### YOUR INSTRUCTIONS:
Excluding pictures, what does the listing below contain from the line with "a, suave y visiblemente" up to and including the line with "necesidades específicas.", word for word?
___ STORED DATA ___
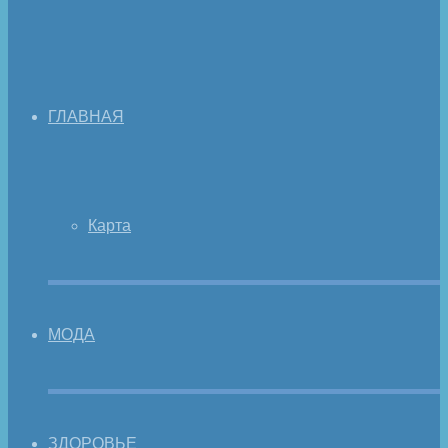
ГЛАВНАЯ
Карта
МОДА
ЗДОРОВЬЕ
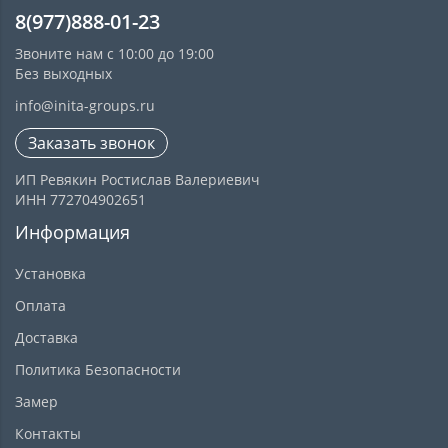
8(977)888-01-23
Звоните нам с 10:00 до 19:00
Без выходных
info@inita-groups.ru
Заказать звонок
ИП Ревякин Ростислав Валериевич
ИНН 772704902651
Информация
Установка
Оплата
Доставка
Политика Безопасности
Замер
Контакты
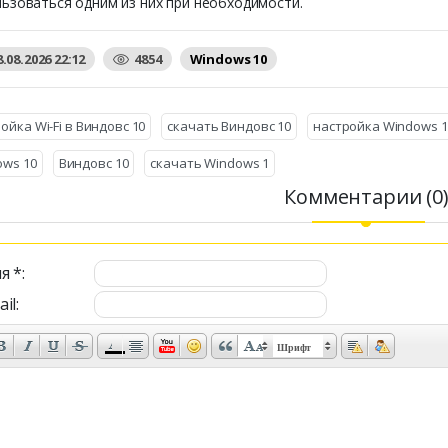
ьзоваться одним из них при необходимости.
8.08.2026 22:12
4854
Windows 10
ойка Wi-Fi в Виндовс 10
скачать Виндовс 10
настройка Windows 1
ows 10
Виндовс 10
скачать Windows 1
Комментарии (0
я *:
il:
Шрифт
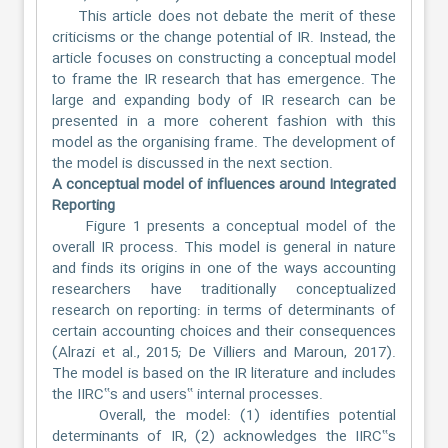
This article does not debate the merit of these
criticisms or the change potential of IR. Instead, the
article focuses on constructing a conceptual model
to frame the IR research that has emergence. The
large and expanding body of IR research can be
presented in a more coherent fashion with this
model as the organising frame. The development of
the model is discussed in the next section.
A conceptual model of influences around Integrated
Reporting
Figure 1 presents a conceptual model of the
overall IR process. This model is general in nature
and finds its origins in one of the ways accounting
researchers have traditionally conceptualized
research on reporting: in terms of determinants of
certain accounting choices and their consequences
(Alrazi et al., 2015; De Villiers and Maroun, 2017).
The model is based on the IR literature and includes
the IIRC‟s and users‟ internal processes.
Overall, the model: (1) identifies potential
determinants of IR, (2) acknowledges the IIRC‟s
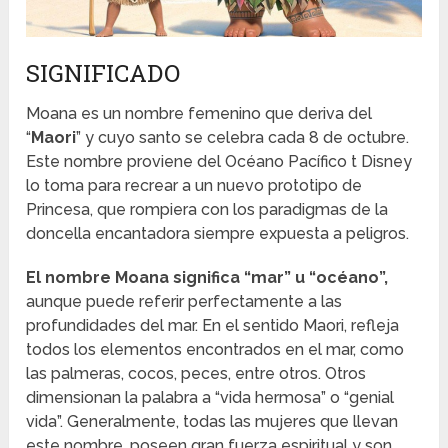
SIGNIFICADO
Moana es un nombre femenino que deriva del
“
Maori
” y cuyo santo se celebra cada 8 de octubre.
Este nombre proviene del Océano Pacífico t Disney
lo toma para recrear a un nuevo prototipo de
Princesa, que rompiera con los paradigmas de la
doncella encantadora siempre expuesta a peligros.
El nombre Moana significa “mar” u “océano”,
aunque puede referir perfectamente a las
profundidades del mar. En el sentido Maori, refleja
todos los elementos encontrados en el mar, como
las palmeras, cocos, peces, entre otros. Otros
dimensionan la palabra a “vida hermosa” o “genial
vida”. Generalmente, todas las mujeres que llevan
este nombre, poseen gran fuerza espiritual y son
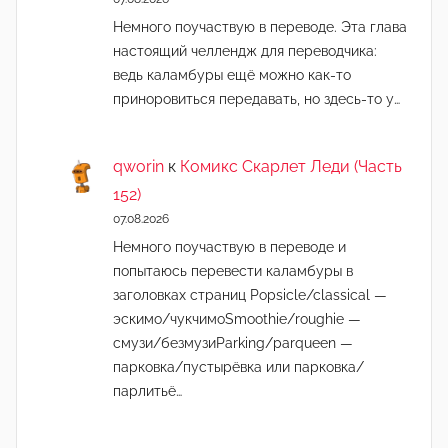
Немного поучаствую в переводе. Эта глава
настоящий челлендж для переводчика:
ведь каламбуры ещё можно как-то
приноровиться передавать, но здесь-то у…
qworin
к
Комикс Скарлет Леди (Часть
152)
07.08.2026
Немного поучаствую в переводе и
попытаюсь перевести каламбуры в
заголовках страниц Popsicle/classical —
эскимо/чукчимоSmoothie/roughie —
смузи/безмузиParking/parqueen —
парковка/пустырёвка или парковка/
парлитьё…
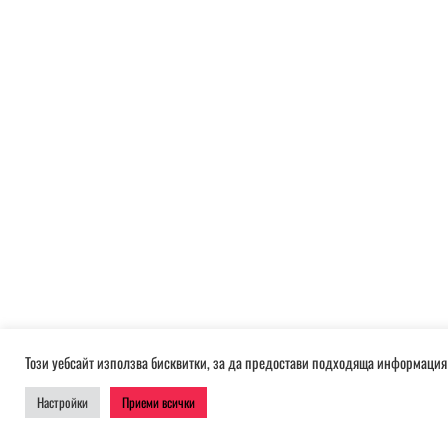
Този уебсайт използва бисквитки, за да предостави подходяща информация 
Настройки
Приеми всички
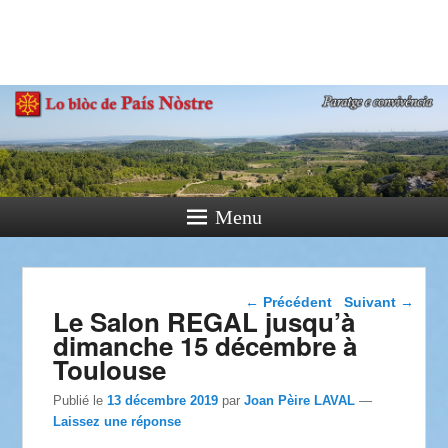
País Nòstre
Paratge e Convivència
Menu
Navigation dans les
←
Précédent
Suivant
→
Le Salon REGAL jusqu’à
articles
dimanche 15 décembre à
Toulouse
Publié le
13 décembre 2019
par
Joan Pèire LAVAL
—
Laissez une réponse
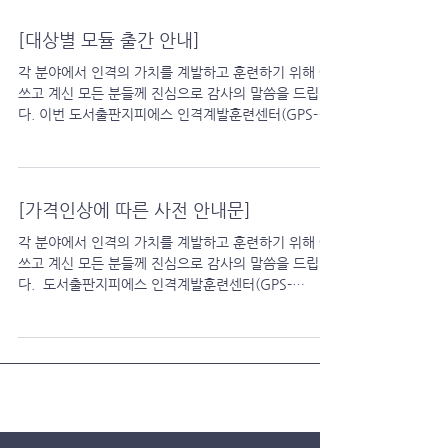
[대상별 모듈 출간 안내]
각 분야에서 인격의 가치를 계발하고 훈련하기 위해 애
쓰고 계신 모든 분들께 진심으로 감사의 말씀을 드립니
다. 이번 도서출판지피에스 인격계발훈련센터(GPS-
KOREA)에서는 특정 대상별로 좀 더 쉽게 라운드테이
블 모임을 할 수 있도록 대상별 모듈을...
[가격인상에 따른 사전 안내문]
각 분야에서 인격의 가치를 계발하고 훈련하기 위해 애
쓰고 계신 모든 분들께 진심으로 감사의 말씀을 드립니
다. ​ 도서출판지피에스 인격계발훈련센터(GPS-
KOREA)에서는 전 세계적인 인격계발훈련인 라운드테
이블을 국내에 보급시키기 위해 끊임없는...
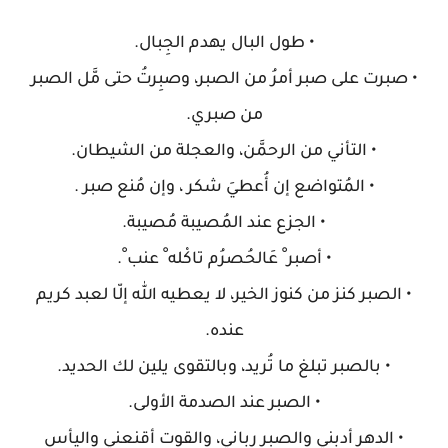
• طول البال يهدم الجِبال.
• صبرت على صبر أمرُ من الصبر، وصبِرتُ حتى مَّل الصبر
من صبري.
• التأني من الرحمَّن، والعجلة من الشيطان.
• المُتواضع إن أُعطيَ شكر ، وإن مُنع صبر .
• الجزع عند المُصيبة مُصيبة.
• أصبر ْ عَالحُصرُم تاكْله ْ عنب ْ.
• الصبر كنز من كنوز الخير، لا يعطيه الله إلّا لعبد كريم
عنده.
• بالصبر تبلغ ما تُريد، وبالتقوى يلين لك الحديد.
• الصبر عند الصدمة الأولى.
• الدهر أدبني والصبر رباني، والقوت أقنعني واليأس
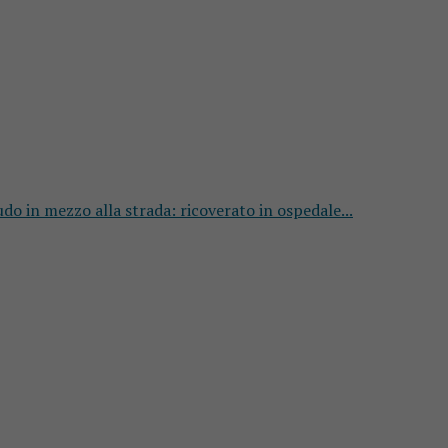
o in mezzo alla strada: ricoverato in ospedale...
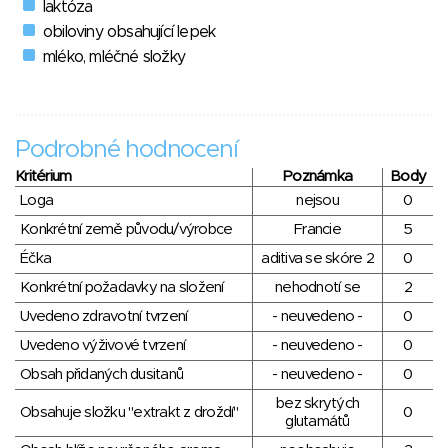
laktóza
obiloviny obsahující lepek
mléko, mléčné složky
Podrobné hodnocení
Kritérium
Poznámka
Body
Loga
nejsou
0
Konkrétní země původu/výrobce
Francie
5
Éčka
aditiva se skóre 2
0
Konkrétní požadavky na složení
nehodnotí se
2
Uvedeno zdravotní tvrzení
- neuvedeno -
0
Uvedeno výživové tvrzení
- neuvedeno -
0
Obsah přidaných dusitanů
- neuvedeno -
0
bez skrytých
Obsahuje složku "extrakt z droždí"
0
glutamátů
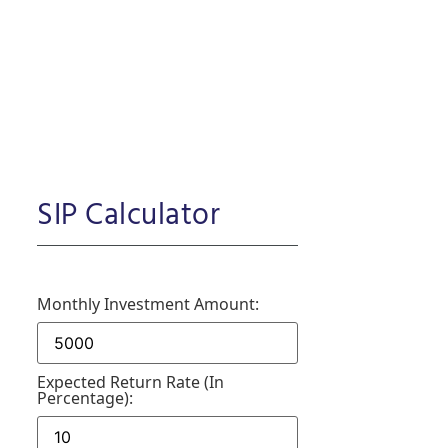
SIP Calculator
Monthly Investment Amount:
Expected Return Rate (in
Percentage):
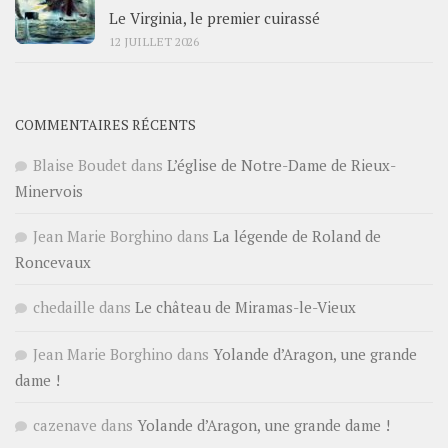
Le Virginia, le premier cuirassé
12 JUILLET 2026
COMMENTAIRES RÉCENTS
Blaise Boudet
dans
L’église de Notre-Dame de Rieux-
Minervois
Jean Marie Borghino
dans
La légende de Roland de
Roncevaux
chedaille
dans
Le château de Miramas-le-Vieux
Jean Marie Borghino
dans
Yolande d’Aragon, une grande
dame !
cazenave
dans
Yolande d’Aragon, une grande dame !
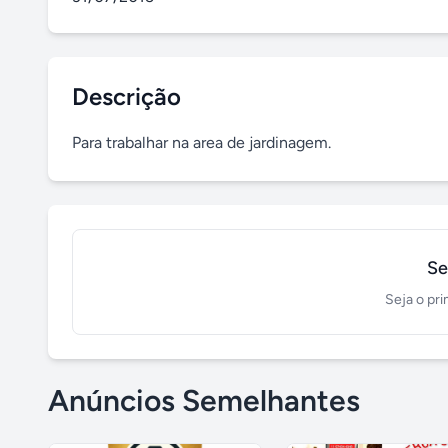
Descrição
Para trabalhar na area de jardinagem.
Se
Seja o pri
Anúncios Semelhantes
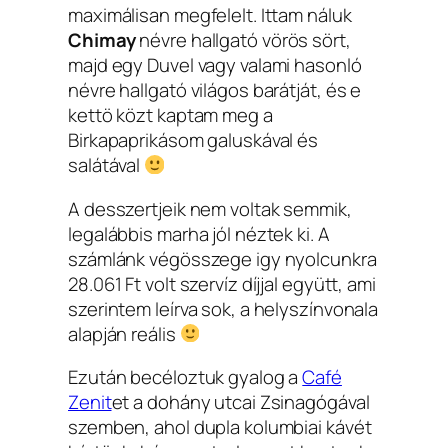
maximálisan megfelelt. Ittam náluk
Chimay
névre hallgató vörös sört,
majd egy Duvel vagy valami hasonló
névre hallgató világos barátját, és e
kettö közt kaptam meg a
Birkapaprikásom galuskával és
salátával
A desszertjeik nem voltak semmik,
legalábbis marha jól néztek ki. A
számlánk végösszege igy nyolcunkra
28.061 Ft volt szervíz díjjal együtt, ami
szerintem leírva sok, a helyszínvonala
alapján reális
Ezután becéloztuk gyalog a
Café
Zenit
et a dohány utcai Zsinagógával
szemben, ahol dupla kolumbiai kávét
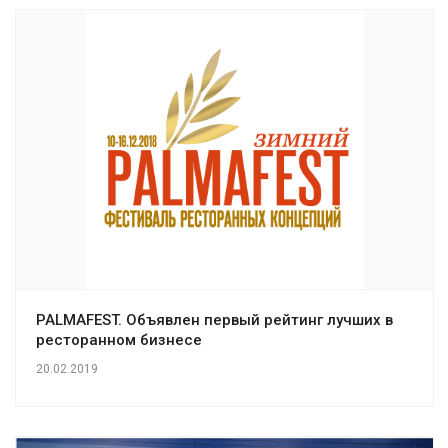
PALMAFEST. Объявлен первый рейтинг лучших в
ресторанном бизнесе
20.02.2019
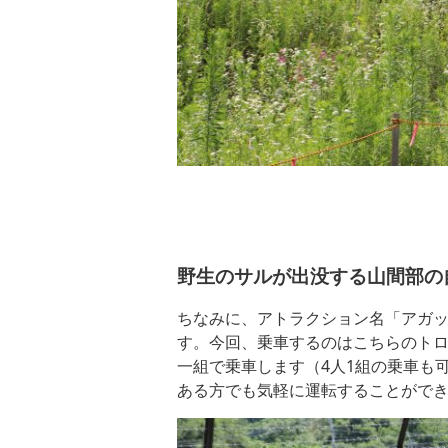
野生のサルが出没する山間部の
ちなみに、アトラクション名「アガ
す。今回、乗車するのはこちらのトロ
一組で乗車します（4人1組の乗車も
ある方でも気軽に運転することがで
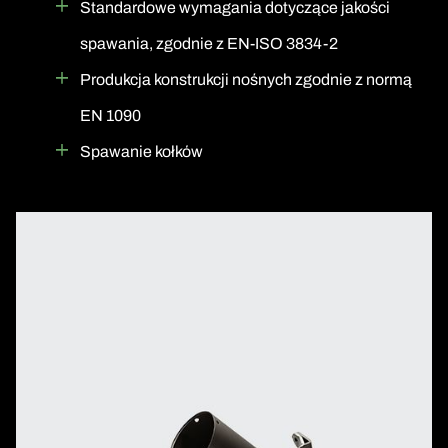
Standardowe wymagania dotyczące jakości
spawania, zgodnie z EN-ISO 3834-2
Produkcja konstrukcji nośnych zgodnie z normą
EN 1090
Spawanie kołków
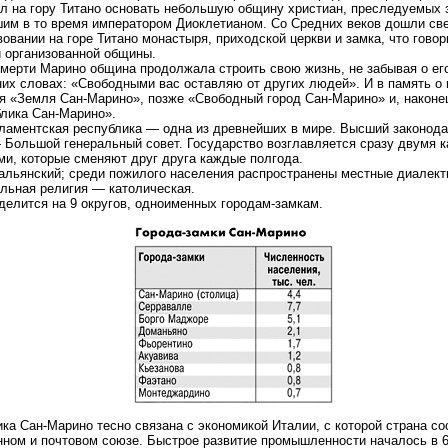
л на гору Титано основать небольшую общину христиан, преследуемых 
им в то время императором Диоклетианом. Со Средних веков дошли св
овании на горе Титано монастыря, приходской церкви и замка, что говор
 организованной общины.
мерти Марино община продолжала строить свою жизнь, не забывая о ег
их словах: «Свободными вас оставляю от других людей». И в память о
я «Земля Сан-Марино», позже «Свободный город Сан-Марино» и, наконе
лика Сан-Марино».
ламентская республика — одна из древнейших в мире. Высший законод
 Большой генеральный совет. Государство возглавляется сразу двумя к
ми, которые сменяют друг друга каждые полгода.
альянский; среди пожилого населения распространены местные диалект
ьная религия — католическая.
делится на 9 округов, одноименных городам-замкам.
ка Сан-Марино тесно связана с экономикой Италии, с которой страна со
ном и почтовом союзе. Быстрое развитие промышленности началось в 6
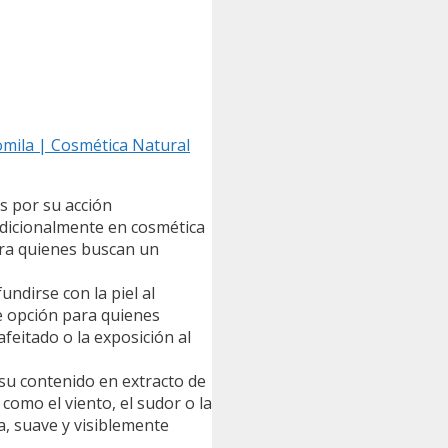
momila | Cosmética Natural
 por su acción
radicionalmente en cosmética
ara quienes buscan un
dirse con la piel al
te opción para quienes
afeitado o la exposición al
 contenido en extracto de
como el viento, el sudor o la
a, suave y visiblemente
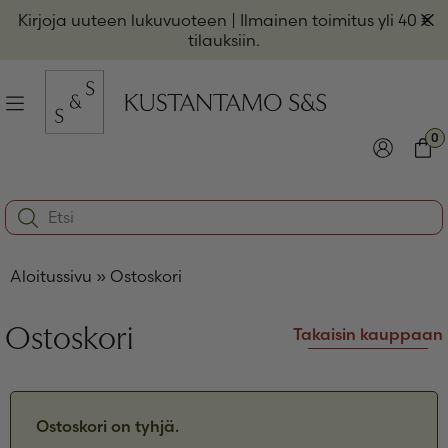
Hyppää
Pii
Kirjoja uuteen lukuvuoteen
| Ilmainen toimitus yli 40 €
sisältöön
t
tilauksiin.
il
Valikko
kon
0
io
Kirjaudu
Ostos
Search:
kon
Käyttäjätunnus tai sähköpostiosoite
*
io
Aloitussivu
»
Ostoskori
kon
io
Salasana
*
Ostoskori
Takaisin kauppaan
Muista minut
Kirjaudu sisään
Ostoskori on tyhjä.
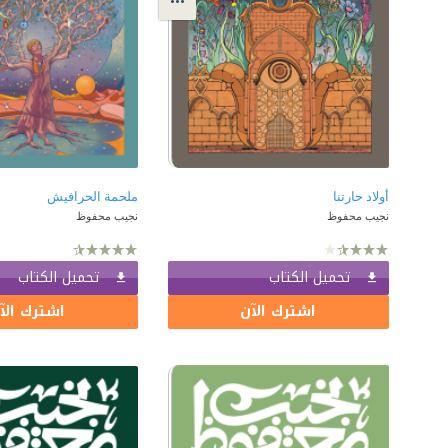
أولاد حارتنا
ملحمة الحرافيش
نجيب محفوظ
نجيب محفوظ
تحميل الكتاب
تحميل الكتاب
اشترك الآن
اشترك الآ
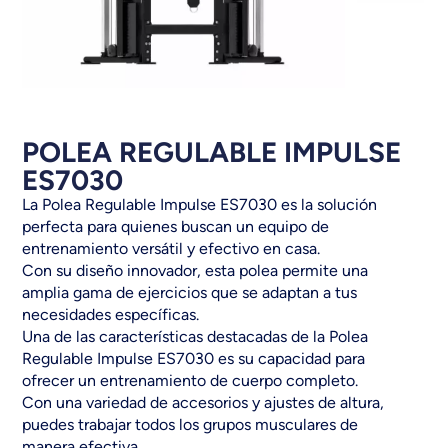
POLEA REGULABLE IMPULSE
ES7030
La Polea Regulable Impulse ES7030 es la solución
perfecta para quienes buscan un equipo de
entrenamiento versátil y efectivo en casa.
Con su diseño innovador, esta polea permite una
amplia gama de ejercicios que se adaptan a tus
necesidades específicas.
Una de las características destacadas de la Polea
Regulable Impulse ES7030 es su capacidad para
ofrecer un entrenamiento de cuerpo completo.
Con una variedad de accesorios y ajustes de altura,
puedes trabajar todos los grupos musculares de
manera efectiva.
___
### COMPLETED EXERCISE:
a, suave y visiblemente
Hyppää
Pii
Kirjoja uuteen lukuvuoteen
| Ilmainen toimitus yli 40 €
sisältöön
t
tilauksiin.
il
Valikko
kon
0
io
Kirjaudu
Ostos
Search:
kon
Käyttäjätunnus tai sähköpostiosoite
*
io
Aloitussivu
»
Ostoskori
kon
io
Salasana
*
Ostoskori
Takaisin kauppaan
Muista minut
Kirjaudu sisään
Ostoskori on tyhjä.
أولاد حارتنا
ملحمة الحرافيش
نجيب محفوظ
نجيب محفوظ
تحميل الكتاب
تحميل الكتاب
اشترك الآن
اشترك الآ
POLEA REGULABLE IMPULSE
ES7030
La Polea Regulable Impulse ES7030 es la solución
perfecta para quienes buscan un equipo de
entrenamiento versátil y efectivo en casa.
Con su diseño innovador, esta polea permite una
amplia gama de ejercicios que se adaptan a tus
necesidades específicas.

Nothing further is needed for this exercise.